CULTURE. La culture hip-hop a vu le jour dans les ghettos new-yorkais en 1973, et elle a fini par conquérir le monde. Le rap est devenu la pop musique d’aujourd’hui et influence aussi bien la chanson que la mode, le cinéma et le langage. Entretien avec Olivier Cachin, spécialiste du genre.

Qu’entend-on par hip-hop?
Olivier Cachin: Le hip-hop est un phénomène culturel autour de la parole, du mouvement, de la musique et de la peinture, soit le rap, le breakdance, le DJing et le graffiti.

Quand cette culture apparaît-elle? 
A New York au début des années 1970. Si l’on considère que le rock’n’roll est né en 1954 avec l’enregistrement de That’s alright (Mama) par Elvis Presley, alors on peut dire que le hip-hop est né en août 1973 à l’occasion d’une block party, une fête de quartier, organisée dans le quartier du West Bronx par la sœur du fameux DJ Kool Herc. Cette fête regroupait des artistes des quatre disciplines. Mais aucun d’entre eux ne se doutait de l’ampleur qu’allait prendre un phénomène qui ne dépassait alors pas les limites du quartier. Ils n’imaginaient pas que cette contre-culture de ghetto allait générer des super­stars multimilliardaires comme Jay-Z ou Eminem et devenir le principal moteur de l’industrie du divertissement.

Aujourd’hui, le hip-hop est principalement associé au rap. Les autres disciplines ont-elles été délaissées?Une bonne partie du rap a pris la direction du divertissement, tandis que le breakdance et le graffiti sont restés dans le domaine culturel et artistique.

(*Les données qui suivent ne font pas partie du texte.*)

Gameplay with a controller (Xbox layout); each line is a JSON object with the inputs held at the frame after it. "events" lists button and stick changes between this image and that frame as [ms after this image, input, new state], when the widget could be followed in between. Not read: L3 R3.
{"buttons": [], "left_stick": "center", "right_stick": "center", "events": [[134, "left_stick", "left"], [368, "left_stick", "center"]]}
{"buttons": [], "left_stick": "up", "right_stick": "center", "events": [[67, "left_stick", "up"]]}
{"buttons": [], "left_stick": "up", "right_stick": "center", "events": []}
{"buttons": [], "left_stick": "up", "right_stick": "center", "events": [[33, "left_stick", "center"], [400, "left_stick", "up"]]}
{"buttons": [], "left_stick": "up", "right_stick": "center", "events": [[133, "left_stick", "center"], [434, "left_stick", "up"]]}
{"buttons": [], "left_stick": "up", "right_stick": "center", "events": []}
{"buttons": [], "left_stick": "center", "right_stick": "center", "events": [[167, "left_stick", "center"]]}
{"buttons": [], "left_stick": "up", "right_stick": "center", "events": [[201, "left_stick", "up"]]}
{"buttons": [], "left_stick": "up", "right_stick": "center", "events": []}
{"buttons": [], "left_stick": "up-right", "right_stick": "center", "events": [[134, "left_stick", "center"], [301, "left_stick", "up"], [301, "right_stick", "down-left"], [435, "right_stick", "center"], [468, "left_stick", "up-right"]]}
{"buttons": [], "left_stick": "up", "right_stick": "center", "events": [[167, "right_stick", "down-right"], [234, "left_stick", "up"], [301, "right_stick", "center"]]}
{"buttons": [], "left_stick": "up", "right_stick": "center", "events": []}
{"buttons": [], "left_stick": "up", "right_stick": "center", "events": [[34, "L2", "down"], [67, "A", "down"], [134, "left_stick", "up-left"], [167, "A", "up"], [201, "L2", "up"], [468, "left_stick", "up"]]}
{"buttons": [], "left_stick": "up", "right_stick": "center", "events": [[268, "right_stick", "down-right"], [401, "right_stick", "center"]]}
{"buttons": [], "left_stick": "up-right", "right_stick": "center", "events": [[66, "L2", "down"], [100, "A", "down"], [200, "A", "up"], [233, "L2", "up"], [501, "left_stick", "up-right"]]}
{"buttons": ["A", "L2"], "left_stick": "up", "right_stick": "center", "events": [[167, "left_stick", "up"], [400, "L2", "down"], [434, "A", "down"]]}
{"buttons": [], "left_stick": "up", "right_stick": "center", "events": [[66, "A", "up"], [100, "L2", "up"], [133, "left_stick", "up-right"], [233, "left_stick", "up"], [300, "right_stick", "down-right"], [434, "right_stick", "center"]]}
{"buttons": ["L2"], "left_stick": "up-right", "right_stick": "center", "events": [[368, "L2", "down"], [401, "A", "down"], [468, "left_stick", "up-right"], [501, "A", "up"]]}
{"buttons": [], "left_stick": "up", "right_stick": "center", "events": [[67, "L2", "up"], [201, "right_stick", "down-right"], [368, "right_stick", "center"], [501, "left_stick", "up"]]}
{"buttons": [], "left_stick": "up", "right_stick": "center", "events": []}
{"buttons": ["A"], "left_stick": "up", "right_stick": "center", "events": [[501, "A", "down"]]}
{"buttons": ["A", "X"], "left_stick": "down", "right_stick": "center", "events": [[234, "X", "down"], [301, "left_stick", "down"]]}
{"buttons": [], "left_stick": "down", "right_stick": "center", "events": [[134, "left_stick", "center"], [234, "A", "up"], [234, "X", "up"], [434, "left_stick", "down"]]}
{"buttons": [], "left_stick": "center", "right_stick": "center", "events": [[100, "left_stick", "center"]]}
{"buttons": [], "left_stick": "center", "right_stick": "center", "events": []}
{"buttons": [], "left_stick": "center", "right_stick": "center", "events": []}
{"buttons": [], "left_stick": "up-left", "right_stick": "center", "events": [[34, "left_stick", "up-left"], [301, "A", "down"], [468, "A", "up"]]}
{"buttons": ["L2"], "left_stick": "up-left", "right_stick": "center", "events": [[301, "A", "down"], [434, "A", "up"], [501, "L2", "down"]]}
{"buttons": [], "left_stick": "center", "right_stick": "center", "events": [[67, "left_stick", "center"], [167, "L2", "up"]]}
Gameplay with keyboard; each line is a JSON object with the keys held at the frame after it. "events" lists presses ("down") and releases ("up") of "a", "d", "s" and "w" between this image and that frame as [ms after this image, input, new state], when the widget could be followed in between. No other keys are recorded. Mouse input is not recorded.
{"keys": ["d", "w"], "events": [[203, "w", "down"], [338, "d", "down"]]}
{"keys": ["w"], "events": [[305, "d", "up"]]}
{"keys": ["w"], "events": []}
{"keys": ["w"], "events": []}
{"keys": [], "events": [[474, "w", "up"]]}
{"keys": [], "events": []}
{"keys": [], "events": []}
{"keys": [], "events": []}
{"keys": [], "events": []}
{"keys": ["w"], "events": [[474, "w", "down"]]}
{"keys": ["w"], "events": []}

C’est assez normal, car la danse et la peinture sont des moyens d’expression moins directs que la musique, et ce constat n’est pas spécifique au hip-hop. Mais le succès est là aussi au rendez-vous: des artistes comme Basquiat et Keith Haring sont issus de cette culture, et certaines équipes de breakdance se sont rapprochées des compagnies de danse contemporaine.

Les USA sont la patrie d’une culture qui a conquis le monde. Existe-t-il d’autres terres de hip-hop particulièrement fertiles? 
La France est souvent considérée, et à mon avis à juste titre, comme le deuxième pays du rap. Le phénomène y est arrivé assez tôt, et la scène est aujourd’hui immense.

Vous venez parler de l’histoire du hip-hop lors d’une conférence organisée par l’UNIGE. Qu’une contre-culture soit invitée dans une institution fondée par Jean Calvin, qu’est-ce que cela vous inspire? 
Je le vois simplement comme une preuve supplémentaire du succès du phénomène. Un succès qui a ses bons côtés, car cette contre-culture parle à de très nombreuses personnes, mais elle est aussi devenue un business assez éloigné des idéaux et des préoccupations de ses débuts, quand les pionniers voyaient le hip-hop comme un phénomène de quartier.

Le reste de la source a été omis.